We Carry Their Bones by Erin Kimmerle

We Carry Their Bones by Erin Kimmerle

Author:Erin Kimmerle
Language: eng
Format: epub
Publisher: HarperCollins
Published: 2022-04-26T00:00:00+00:00


Chapter 9

“Oftentimes, History Doesn’t Include the Good Parts”

Some townsfolk were not yet willing to come to terms with the fact that they had aided and abetted a system of cruelty. Reconciling those things—the light and the dark—came at an embarrassing cost. We tried to make ourselves at home in a place that seemed on the surface to be interested in welcoming outsiders, but we heard the whispers. They said we were in it for the money. We were in it for the publicity. We were striving for fame and media attention. We were ruining their town. We were killing tourism. We were decimating their economy. We were trying to make them look bad. We didn’t understand that the abuse happened in a bygone era. We were not from there and we didn’t know how things worked. The state representative from Jackson County wrote letters to the university president demanding that I stop my research. She sent the same letters to the Florida governor. Her constituents blamed us for the school closure and the loss of two hundred jobs, even though a fresh Department of Justice investigation had found deplorable conditions. They called me unethical. They accused us of trying to get African Americans riled up. They accused me of “secret communications” with reporters. They accused me of focusing on the negative examples and ignoring the thousands of boys who benefited from their stay at the school. They said the wards at Dozier had had it better than at home; at least at Dozier they got clothes and food.

All this angst festered in a place steeped in its own whitewashed version of history, a place where the church rolls had carried the same last names for two hundred years, where you could still find stately antebellum plantations lining quiet country roads like Confederate sentries. Every year they reenacted a small Civil War battle and revived old Rebel ghosts on graveyard tours. A tall obelisk in front of the courthouse honored the soldiers of the South—“We care not whence they came . . . their cause and country still the same—they died and wore the gray”—just a stone’s throw from where Claude Neal hung in 1934.

And, of course, race was entwined in everything. On a tour of an old plantation, one county official told me that Blacks only had it bad after the war.

“The Civil War?” I asked, astonished.

He corrected me: “The War of Northern Aggression.”

That was when it fell apart and they became impoverished, he said, without white caretakers.
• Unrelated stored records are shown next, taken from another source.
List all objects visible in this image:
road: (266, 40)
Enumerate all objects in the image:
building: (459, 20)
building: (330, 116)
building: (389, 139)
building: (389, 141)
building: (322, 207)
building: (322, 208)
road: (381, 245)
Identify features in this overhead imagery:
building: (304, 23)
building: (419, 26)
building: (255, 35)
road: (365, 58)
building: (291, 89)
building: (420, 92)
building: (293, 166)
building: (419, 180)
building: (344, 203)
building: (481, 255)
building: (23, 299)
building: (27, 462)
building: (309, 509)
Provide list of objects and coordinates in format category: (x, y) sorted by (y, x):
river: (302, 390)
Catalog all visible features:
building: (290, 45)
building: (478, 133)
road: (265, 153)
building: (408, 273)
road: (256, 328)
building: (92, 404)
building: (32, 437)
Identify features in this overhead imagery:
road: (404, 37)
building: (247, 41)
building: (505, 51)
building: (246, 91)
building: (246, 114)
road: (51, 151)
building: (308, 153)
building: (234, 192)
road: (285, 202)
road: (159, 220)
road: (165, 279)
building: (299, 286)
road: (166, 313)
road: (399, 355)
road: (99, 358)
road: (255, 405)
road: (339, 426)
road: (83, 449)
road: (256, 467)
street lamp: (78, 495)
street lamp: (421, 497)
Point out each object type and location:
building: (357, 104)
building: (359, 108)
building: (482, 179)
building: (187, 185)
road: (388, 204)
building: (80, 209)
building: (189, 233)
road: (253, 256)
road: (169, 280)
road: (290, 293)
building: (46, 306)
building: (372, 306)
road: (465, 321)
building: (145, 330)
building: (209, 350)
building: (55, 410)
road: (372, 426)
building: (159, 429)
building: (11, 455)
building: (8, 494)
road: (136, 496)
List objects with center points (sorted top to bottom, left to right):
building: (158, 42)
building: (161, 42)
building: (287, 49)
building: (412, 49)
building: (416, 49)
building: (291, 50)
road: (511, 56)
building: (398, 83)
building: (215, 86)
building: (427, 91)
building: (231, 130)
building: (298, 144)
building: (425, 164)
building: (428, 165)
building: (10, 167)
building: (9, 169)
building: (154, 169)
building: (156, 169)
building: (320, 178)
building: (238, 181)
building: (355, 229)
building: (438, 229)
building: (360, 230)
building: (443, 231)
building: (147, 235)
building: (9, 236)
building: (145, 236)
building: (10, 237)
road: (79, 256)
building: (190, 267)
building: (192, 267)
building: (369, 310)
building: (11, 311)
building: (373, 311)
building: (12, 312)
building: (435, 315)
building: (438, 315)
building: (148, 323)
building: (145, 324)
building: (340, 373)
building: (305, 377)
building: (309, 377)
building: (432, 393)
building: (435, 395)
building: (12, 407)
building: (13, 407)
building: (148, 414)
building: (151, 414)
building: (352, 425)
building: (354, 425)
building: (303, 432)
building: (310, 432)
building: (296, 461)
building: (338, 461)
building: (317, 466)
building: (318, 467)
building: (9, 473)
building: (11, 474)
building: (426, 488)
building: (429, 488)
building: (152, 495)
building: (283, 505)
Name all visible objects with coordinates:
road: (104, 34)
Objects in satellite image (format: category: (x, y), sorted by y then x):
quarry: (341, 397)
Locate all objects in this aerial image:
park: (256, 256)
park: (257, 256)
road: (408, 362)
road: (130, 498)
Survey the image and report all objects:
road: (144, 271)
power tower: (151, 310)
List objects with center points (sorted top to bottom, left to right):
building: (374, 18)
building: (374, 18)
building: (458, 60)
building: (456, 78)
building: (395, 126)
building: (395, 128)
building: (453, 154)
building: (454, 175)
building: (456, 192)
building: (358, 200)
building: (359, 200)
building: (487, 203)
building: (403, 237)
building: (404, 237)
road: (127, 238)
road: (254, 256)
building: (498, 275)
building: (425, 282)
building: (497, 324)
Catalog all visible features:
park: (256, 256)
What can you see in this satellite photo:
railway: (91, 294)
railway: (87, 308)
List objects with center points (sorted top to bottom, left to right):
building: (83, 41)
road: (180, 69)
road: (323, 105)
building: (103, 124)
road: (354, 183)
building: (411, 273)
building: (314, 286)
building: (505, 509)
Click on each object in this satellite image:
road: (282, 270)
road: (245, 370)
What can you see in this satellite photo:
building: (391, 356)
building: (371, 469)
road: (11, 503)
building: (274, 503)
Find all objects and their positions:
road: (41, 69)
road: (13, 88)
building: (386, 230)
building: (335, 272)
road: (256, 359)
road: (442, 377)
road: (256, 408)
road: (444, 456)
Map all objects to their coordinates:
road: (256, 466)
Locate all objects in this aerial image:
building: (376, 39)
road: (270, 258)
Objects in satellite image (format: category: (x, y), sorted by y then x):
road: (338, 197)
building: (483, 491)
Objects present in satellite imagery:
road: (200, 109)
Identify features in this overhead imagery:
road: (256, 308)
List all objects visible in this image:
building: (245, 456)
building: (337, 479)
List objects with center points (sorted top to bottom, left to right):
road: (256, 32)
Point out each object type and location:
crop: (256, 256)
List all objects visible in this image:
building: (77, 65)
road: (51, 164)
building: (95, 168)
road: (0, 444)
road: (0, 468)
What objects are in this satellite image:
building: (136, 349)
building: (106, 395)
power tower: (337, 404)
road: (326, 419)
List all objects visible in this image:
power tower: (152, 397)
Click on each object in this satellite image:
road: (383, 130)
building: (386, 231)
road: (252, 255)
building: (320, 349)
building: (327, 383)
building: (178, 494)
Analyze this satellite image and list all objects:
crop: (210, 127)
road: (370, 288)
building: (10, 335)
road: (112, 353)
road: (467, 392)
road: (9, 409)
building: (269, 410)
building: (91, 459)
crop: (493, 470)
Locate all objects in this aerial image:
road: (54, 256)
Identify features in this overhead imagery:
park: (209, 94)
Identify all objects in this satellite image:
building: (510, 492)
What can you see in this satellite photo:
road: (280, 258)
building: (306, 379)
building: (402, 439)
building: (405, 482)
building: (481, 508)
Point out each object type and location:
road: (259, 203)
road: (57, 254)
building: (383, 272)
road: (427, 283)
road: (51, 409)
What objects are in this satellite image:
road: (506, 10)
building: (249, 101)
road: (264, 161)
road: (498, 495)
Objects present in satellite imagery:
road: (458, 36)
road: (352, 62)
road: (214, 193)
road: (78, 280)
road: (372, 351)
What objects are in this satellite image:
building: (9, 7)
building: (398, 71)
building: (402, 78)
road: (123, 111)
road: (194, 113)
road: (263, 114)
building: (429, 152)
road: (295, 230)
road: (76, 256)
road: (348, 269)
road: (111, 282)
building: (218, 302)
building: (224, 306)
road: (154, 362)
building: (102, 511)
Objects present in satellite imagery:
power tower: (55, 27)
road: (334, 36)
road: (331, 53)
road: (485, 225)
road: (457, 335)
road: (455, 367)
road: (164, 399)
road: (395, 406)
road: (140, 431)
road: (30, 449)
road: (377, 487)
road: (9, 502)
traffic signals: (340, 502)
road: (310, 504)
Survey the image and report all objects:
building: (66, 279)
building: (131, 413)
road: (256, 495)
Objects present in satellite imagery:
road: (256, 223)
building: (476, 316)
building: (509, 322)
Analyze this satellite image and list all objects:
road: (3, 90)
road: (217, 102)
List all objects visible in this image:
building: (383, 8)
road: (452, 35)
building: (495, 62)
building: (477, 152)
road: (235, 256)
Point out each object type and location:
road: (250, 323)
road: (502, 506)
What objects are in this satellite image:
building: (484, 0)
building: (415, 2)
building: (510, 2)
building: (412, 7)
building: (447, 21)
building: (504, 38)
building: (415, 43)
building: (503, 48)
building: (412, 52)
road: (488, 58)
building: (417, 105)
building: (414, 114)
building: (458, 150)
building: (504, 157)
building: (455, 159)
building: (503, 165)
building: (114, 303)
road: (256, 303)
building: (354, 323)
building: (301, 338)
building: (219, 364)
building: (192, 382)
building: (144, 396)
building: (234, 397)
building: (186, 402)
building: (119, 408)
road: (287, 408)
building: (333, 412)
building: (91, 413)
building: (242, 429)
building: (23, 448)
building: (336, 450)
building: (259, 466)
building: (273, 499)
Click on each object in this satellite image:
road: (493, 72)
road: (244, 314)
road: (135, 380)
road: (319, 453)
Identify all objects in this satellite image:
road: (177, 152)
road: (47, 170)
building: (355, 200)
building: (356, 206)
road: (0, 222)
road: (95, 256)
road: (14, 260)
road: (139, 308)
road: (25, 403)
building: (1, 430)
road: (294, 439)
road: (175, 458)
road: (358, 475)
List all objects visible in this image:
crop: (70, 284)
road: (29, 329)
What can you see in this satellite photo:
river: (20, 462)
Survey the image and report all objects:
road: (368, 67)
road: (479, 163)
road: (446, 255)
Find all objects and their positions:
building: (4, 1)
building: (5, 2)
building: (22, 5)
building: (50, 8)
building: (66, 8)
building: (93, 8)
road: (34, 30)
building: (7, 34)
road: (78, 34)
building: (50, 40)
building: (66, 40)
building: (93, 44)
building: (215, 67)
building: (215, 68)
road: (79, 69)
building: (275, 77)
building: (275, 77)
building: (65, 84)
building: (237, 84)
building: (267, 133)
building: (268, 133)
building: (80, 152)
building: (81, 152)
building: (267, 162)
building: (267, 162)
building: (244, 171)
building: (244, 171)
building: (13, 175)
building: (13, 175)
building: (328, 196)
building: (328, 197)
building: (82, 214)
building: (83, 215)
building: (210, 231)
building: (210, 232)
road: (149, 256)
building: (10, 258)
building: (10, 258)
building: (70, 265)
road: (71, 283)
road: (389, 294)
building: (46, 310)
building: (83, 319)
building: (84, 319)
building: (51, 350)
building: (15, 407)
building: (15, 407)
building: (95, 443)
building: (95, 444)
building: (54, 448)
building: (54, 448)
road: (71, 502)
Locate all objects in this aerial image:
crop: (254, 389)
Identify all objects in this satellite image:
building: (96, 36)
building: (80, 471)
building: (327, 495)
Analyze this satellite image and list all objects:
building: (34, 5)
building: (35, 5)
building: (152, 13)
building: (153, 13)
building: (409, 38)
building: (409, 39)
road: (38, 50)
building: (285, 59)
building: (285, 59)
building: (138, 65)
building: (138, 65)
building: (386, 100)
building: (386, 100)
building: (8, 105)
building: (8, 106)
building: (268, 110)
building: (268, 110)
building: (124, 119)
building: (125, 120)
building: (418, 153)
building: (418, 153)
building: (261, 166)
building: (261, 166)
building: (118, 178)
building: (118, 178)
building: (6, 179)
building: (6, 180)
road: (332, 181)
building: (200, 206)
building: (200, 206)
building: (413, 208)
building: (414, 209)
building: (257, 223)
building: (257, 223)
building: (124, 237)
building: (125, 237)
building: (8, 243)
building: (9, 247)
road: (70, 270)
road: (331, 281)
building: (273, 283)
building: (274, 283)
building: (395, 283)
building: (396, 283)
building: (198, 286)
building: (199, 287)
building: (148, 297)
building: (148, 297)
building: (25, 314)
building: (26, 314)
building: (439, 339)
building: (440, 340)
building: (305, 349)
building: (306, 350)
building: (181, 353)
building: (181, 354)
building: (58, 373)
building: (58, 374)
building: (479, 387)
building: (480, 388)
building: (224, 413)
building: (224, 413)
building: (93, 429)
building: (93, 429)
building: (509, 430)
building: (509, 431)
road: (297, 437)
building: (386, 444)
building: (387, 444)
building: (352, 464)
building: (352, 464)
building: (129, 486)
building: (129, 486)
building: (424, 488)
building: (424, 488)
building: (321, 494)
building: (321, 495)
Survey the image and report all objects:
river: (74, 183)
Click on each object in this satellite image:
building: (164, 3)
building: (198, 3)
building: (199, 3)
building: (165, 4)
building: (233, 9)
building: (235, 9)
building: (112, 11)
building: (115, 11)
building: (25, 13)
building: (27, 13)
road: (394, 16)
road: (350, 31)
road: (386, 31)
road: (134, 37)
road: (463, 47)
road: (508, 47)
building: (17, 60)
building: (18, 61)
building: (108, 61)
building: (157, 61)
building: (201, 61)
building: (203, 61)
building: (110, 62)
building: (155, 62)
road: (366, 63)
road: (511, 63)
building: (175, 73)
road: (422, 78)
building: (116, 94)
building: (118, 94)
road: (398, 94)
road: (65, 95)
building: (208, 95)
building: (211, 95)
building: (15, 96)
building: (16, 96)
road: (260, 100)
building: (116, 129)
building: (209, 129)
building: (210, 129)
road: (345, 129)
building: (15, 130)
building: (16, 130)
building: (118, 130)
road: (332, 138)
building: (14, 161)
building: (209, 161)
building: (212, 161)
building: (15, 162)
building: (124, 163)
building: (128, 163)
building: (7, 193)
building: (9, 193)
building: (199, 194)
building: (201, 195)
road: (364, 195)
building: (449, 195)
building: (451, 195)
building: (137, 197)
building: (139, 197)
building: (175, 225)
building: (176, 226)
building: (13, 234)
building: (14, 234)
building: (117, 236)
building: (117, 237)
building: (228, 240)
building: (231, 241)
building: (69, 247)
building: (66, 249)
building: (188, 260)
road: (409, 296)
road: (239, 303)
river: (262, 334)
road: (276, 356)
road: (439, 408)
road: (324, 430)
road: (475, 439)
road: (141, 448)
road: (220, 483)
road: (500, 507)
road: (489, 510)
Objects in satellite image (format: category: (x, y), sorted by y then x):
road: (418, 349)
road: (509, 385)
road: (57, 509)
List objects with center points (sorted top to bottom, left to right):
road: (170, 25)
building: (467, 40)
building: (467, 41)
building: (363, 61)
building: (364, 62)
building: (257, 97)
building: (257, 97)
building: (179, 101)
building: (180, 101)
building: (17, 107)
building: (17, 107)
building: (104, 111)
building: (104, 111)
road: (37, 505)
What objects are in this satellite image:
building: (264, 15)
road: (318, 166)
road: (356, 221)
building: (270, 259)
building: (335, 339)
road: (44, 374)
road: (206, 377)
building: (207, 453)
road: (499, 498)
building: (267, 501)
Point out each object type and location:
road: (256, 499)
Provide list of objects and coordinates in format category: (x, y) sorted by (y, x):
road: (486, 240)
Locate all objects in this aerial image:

Before the war, they worked on the farms and had a place to live and were cared for, like one big family. He believed this. His was the same communal mentality that wanted to preserve a moral, decent image of Dozier.

THIS SENTIMENT WAS unexpected. I thought this was all behind us. Talking about racism could be difficult; it was ultimately about what people valued, and that required empathy. I felt like I had a lot of empathy for the feelings of the families and victims.